Study text below:

Does Innocence Matter?
By James J Murtagh, M.D.
spoiler alert. If you have not seen After Innocence, consider seeing the film before
69% of Americans in a 2004 Harris poll supported the death penalty. However, 0% would support the death penalty for the innocent accused.
Why then is the death penalty a hot-button in the culture wars? No one is deterred by the execution of innocents. Both conservatives and liberals must abhor the unbridled power of Big Brother to execute the innocent.
Every American needs to see the film “After Innocence,” depicting seven men found guilty beyond a shadow of a doubt. They lived for years and decades on death row, could have been executed, but instead were found completely innocent.
Most wrongly convicted are minority and poor, but not all. Nick Yarris spent 23 years behind bars, some in brutal solitary confinement, forbidden even to speak, and on death row, for a murder he did not commit. DNA testing proved his innocence. Upon his release, he was given no money, no training, no therapy. And no apology.
Even a policeman and an Army sergeant can be wrongly convicted by brothers in blue. Scott Hornoff, a white former Rhode Island policeman, served 6 ½ years for murder and was freed only after the real killer confessed.
More than 175 wrongly convicted persons have been set free since 1992. A landmark Department of Justice study estimates a 5% failure rate in the U.S. justice system, suggesting as many as 100,000 falsely convicted prisoners. Other reports place the estimate as high as 10%.
Most shocking, innocents remain in prison for additional years due to mindless system brutality, even after iron-clad DNA exoneration. Prosecutors, embarrassed by exonerations, actually declare on film that “the finality of the system,” “closure for the victims” and “expediency” is more important than the actual guilt or innocence of the convicted.
Many prisoners are filmed counseled by psychologists to accept their guilt and move on. The goal of prison officials is to break the prisoners’ spirit. Shades of the “re-education room 101” where Winston Smith famously learned to “love Big Brother” in Orwell’s “1984.”
Growing up, we believed America’s justice was the envy of the entire world. Can we credibly preach human rights and democracy while torture is part of not just our system in Guantanamo, but also in New York? Can faulty middle east intelligence surprise us when we cannot discover (let alone correct) the errors of our own police departments?

End of Study text.

→ **Tasks**:
a) Copy the part of the essay on the film After Innocence that opens with the words containing "Even a policeman" and closes with "high as 10%.", substituting "wrongfully convicted" for "wrongly convicted" each time it appears.
b) Answer these questions from the essay on the film After Innocence:
(i) What percentage of Americans supported the death penalty in the 2004 Harris poll?
(ii) How many years did Nick Yarris spend behind bars?
(iii) How long did Scott Hornoff serve for murder?

Excerpted records below:

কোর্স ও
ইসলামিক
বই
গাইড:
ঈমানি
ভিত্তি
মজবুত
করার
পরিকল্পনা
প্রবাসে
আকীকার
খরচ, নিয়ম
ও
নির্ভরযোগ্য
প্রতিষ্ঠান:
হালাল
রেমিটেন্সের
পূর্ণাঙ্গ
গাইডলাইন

End of Excerpted records.
Excerpted records below:

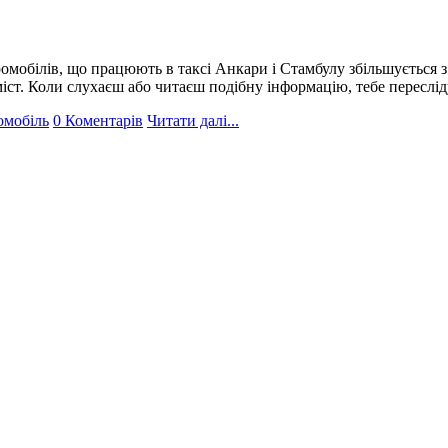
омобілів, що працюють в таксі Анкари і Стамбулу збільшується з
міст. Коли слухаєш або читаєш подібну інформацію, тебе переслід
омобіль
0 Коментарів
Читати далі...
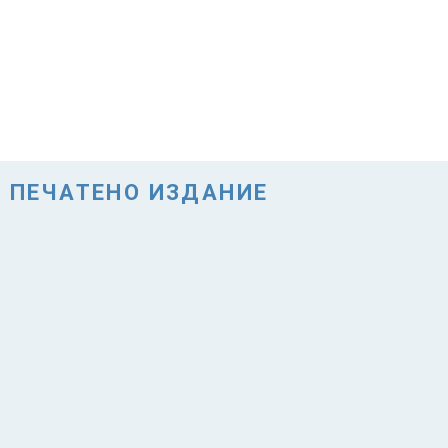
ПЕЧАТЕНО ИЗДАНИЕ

End of Excerpted records.

→ **Answers in order**:
a)
Even a policeman and an Army sergeant can be wrongfully convicted by brothers in blue. Scott Hornoff, a white former Rhode Island policeman, served 6 ½ years for murder and was freed only after the real killer confessed.
More than 175 wrongfully convicted persons have been set free since 1992. A landmark Department of Justice study estimates a 5% failure rate in the U.S. justice system, suggesting as many as 100,000 falsely convicted prisoners. Other reports place the estimate as high as 10%.

b)
(i) 69%
(ii) 23 years
(iii) 6 ½ years